> _What you need to do_: Tally the lines containing "select" in this data. Respond with the tally alone.

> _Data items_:
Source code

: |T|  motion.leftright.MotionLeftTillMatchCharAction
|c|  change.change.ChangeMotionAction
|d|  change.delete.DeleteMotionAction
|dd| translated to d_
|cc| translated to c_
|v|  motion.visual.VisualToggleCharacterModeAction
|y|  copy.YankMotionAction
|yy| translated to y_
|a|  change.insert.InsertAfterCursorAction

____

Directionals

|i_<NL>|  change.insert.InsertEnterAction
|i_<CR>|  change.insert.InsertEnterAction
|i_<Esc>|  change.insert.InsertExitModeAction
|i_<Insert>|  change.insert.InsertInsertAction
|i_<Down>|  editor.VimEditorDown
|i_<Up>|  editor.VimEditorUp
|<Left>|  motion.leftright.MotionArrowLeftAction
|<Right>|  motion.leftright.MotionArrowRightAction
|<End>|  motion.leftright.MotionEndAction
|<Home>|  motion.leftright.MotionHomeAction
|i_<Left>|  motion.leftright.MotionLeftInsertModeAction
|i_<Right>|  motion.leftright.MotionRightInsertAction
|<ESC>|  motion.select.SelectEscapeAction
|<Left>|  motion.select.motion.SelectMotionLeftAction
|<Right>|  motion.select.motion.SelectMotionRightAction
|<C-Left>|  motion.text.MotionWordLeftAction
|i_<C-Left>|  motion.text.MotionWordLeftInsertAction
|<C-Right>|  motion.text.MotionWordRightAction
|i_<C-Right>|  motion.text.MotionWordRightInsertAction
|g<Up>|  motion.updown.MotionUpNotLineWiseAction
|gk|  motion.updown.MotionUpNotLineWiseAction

> _Response area_: 3